I wonder whether there is a better way to do it - for example, it's possible to hash Numpy arrays and do hash-based caching of npix and the peak position. However, we want to keep the lists of values and indices as lists to make it more efficient to append to them, so one could convert the list to a Numpy array in order to take the hash, but then we have to look at the performance penalty of doing this...

I think we can keep this for a separate pull request, including performance tests to see what makes most sense, but just wanted to raise this here and point out why I'd marked the test as xfail.

EDIT: we could also convert lists of indices and values to tuples of indices and values, which will then be hashable. Converting a list of 1000 elements to a tuple and finding the hash takes 30µs so maybe that's good enough to implement cache-based methods.

ChrisBeaumont commented 11 years ago

I think it might be simpler to add a "_clear_cache" method, which deletes the cache values. Then, call this from _add_pixel.

astrofrog commented 11 years ago

Good point, that does sound like a cleaner solution. Though there's one remaining issue - even though I've made indices and values read-only properties, they are lists, so the lists themselves are mutable, so a user can technically do:

leaf.indices.append(1)

and corrupt the list of indices. There's a lot of issues with doing this beyond just the caching thing, so maybe we can just assume it won't happen (or better, return it as a tuple instead of a list to prevent this). What do you think?

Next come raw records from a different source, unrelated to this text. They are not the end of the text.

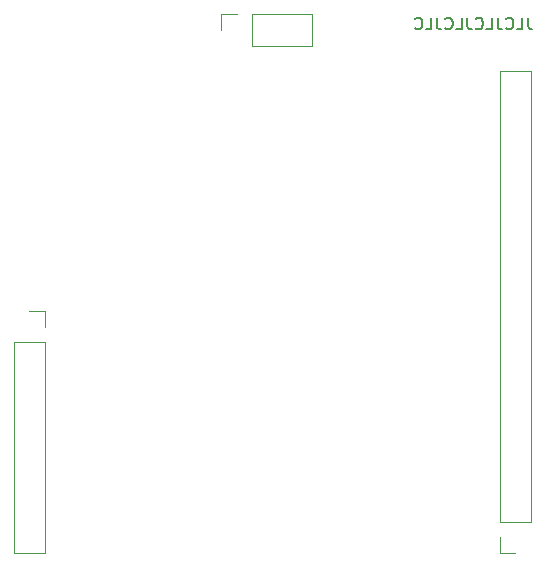
<source format=gbr>
%TF.GenerationSoftware,KiCad,Pcbnew,(6.0.0-0)*%
%TF.CreationDate,2022-03-20T10:25:09-04:00*%
%TF.ProjectId,ADC-Decoder-Controller,4144432d-4465-4636-9f64-65722d436f6e,rev?*%
%TF.SameCoordinates,Original*%
%TF.FileFunction,Legend,Bot*%
%TF.FilePolarity,Positive*%
%FSLAX46Y46*%
G04 Gerber Fmt 4.6, Leading zero omitted, Abs format (unit mm)*
G04 Created by KiCad (PCBNEW (6.0.0-0)) date 2022-03-20 10:25:09*
%MOMM*%
%LPD*%
G01*
G04 APERTURE LIST*
%ADD10C,0.150000*%
%ADD11C,0.120000*%
G04 APERTURE END LIST*
D10*
X131873047Y-68794380D02*
X131873047Y-69508666D01*
X131920666Y-69651523D01*
X132015904Y-69746761D01*
X132158761Y-69794380D01*
X132254000Y-69794380D01*
X130920666Y-69794380D02*
X131396857Y-69794380D01*
X131396857Y-68794380D01*
X130015904Y-69699142D02*
X130063523Y-69746761D01*
X130206380Y-69794380D01*
X130301619Y-69794380D01*
X130444476Y-69746761D01*
X130539714Y-69651523D01*
X130587333Y-69556285D01*
X130634952Y-69365809D01*
X130634952Y-69222952D01*
X130587333Y-69032476D01*
X130539714Y-68937238D01*
X130444476Y-68842000D01*
X130301619Y-68794380D01*
X130206380Y-68794380D01*
X130063523Y-68842000D01*
X130015904Y-68889619D01*
X129301619Y-68794380D02*
X129301619Y-69508666D01*
X129349238Y-69651523D01*
X129444476Y-69746761D01*
X129587333Y-69794380D01*
X129682571Y-69794380D01*
X128349238Y-69794380D02*
X128825428Y-69794380D01*
X128825428Y-68794380D01*
X127444476Y-69699142D02*
X127492095Y-69746761D01*
X127634952Y-69794380D01*
X127730190Y-69794380D01*
X127873047Y-69746761D01*
X127968285Y-69651523D01*
X128015904Y-69556285D01*
X128063523Y-69365809D01*
X128063523Y-69222952D01*
X128015904Y-69032476D01*
X127968285Y-68937238D01*
X127873047Y-68842000D01*
X127730190Y-68794380D01*
X127634952Y-68794380D01*
X127492095Y-68842000D01*
X127444476Y-68889619D01*
X126730190Y-68794380D02*
X126730190Y-69508666D01*
X126777809Y-69651523D01*
X126873047Y-69746761D01*
X127015904Y-69794380D01*
X127111142Y-69794380D01*
X125777809Y-69794380D02*
X126254000Y-69794380D01*
X126254000Y-68794380D01*
X124873047Y-69699142D02*
X124920666Y-69746761D01*
X125063523Y-69794380D01*
X125158761Y-69794380D01*
X125301619Y-69746761D01*
X125396857Y-69651523D01*
X125444476Y-69556285D01*
X125492095Y-69365809D01*
X125492095Y-69222952D01*
X125444476Y-69032476D01*
X125396857Y-68937238D01*
X125301619Y-68842000D01*
X125158761Y-68794380D01*
X125063523Y-68794380D01*
X124920666Y-68842000D01*
X124873047Y-68889619D01*
X124158761Y-68794380D02*
X124158761Y-69508666D01*
X124206380Y-69651523D01*
X124301619Y-69746761D01*
X124444476Y-69794380D01*
X124539714Y-69794380D01*
X123206380Y-69794380D02*
X123682571Y-69794380D01*
X123682571Y-68794380D01*
X122301619Y-69699142D02*
X122349238Y-69746761D01*
X122492095Y-69794380D01*
X122587333Y-69794380D01*
X122730190Y-69746761D01*
X122825428Y-69651523D01*
X122873047Y-69556285D01*
X122920666Y-69365809D01*
X122920666Y-69222952D01*
X122873047Y-69032476D01*
X122825428Y-68937238D01*
X122730190Y-68842000D01*
X122587333Y-68794380D01*
X122492095Y-68794380D01*
X122349238Y-68842000D01*
X122301619Y-68889619D01*
D11*
%TO.C,J3*%
X108473000Y-68520000D02*
X108473000Y-71180000D01*
X108473000Y-68520000D02*
X113613000Y-68520000D01*
X108473000Y-71180000D02*
X113613000Y-71180000D01*
X105873000Y-68520000D02*
X105873000Y-69850000D01*
X107203000Y-68520000D02*
X105873000Y-68520000D01*
X113613000Y-68520000D02*
X113613000Y-71180000D01*
%TO.C,J2*%
X132140000Y-111511000D02*
X132140000Y-73351000D01*
X129480000Y-112781000D02*
X129480000Y-114111000D01*
X129480000Y-73351000D02*
X132140000Y-73351000D01*
X129480000Y-111511000D02*
X132140000Y-111511000D01*
X129480000Y-111511000D02*
X129480000Y-73351000D01*
X129480000Y-114111000D02*
X130810000Y-114111000D01*
%TO.C,J1*%
X90992000Y-96266000D02*
X88332000Y-96266000D01*
X90992000Y-114106000D02*
X88332000Y-114106000D01*
X90992000Y-96266000D02*
X90992000Y-114106000D01*
X90992000Y-94996000D02*
X90992000Y-93666000D01*
X90992000Y-93666000D02*
X89662000Y-93666000D01*
X88332000Y-96266000D02*
X88332000Y-114106000D01*
%TD*%
M02*

</source>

ChrisBeaumont commented 11 years ago

This is beginning to overlap with the issue of what indices should return to most efficiently (time and space) index into numpy arrays. We should answer that question first before worrying about the append issue

astrofrog commented 11 years ago

Since we don't feel strongly about it for now, I'm going to leave values and indices as returning only the values attached to the structure (without sub-structures), and I'm going to not create Leaf and Branch for now, but will think about it more as I'm writing the docs.

I've now implemented the resetting of the cache and have unmarked the test as xfail.

I think some work needs to be done in future to try and make the structure properties more consistent internally in terms of how they compute values (recursion vs loops, caching vs no caching) but since this PR is concerned mostly with the public API, I think it's ready for a final review. I'd like to get this merged since it's quite a big PR, and it'll be easier to address some of the remaining points in separate PRs.

@ChrisBeaumont - agree about worrying about the append issue later. Once this is merged I'll open issues to track all the things that were suggested here.

@bradenmacdonald - could you review this too, since there are extensive changes?

ChrisBeaumont commented 11 years ago

Last night I started working on a more efficient way to return the indices for each structure. Once this is merged, I will open a new PR. That will be a good place to resolve the behavior for Structure.indices

astrofrog commented 11 years ago

@ChrisBeaumont - sounds good! So do the changes here seem ready to merge? If so, then we can leave it open a couple of days in case @bradenmacdonald wants to take a look before we merge.

ChrisBeaumont commented 11 years ago

+1 from me -- I like this new interface much better, and the issues that haven't yet been resolved need some more thought anyways

astrofrog commented 11 years ago

@bradenmacdonald @low-sky - I'll plan to merge this evening if there are no further comments regarding this pull request.

astrofrog commented 11 years ago

I'll merge now, but feel free to open issues if you disagree with any of the changes!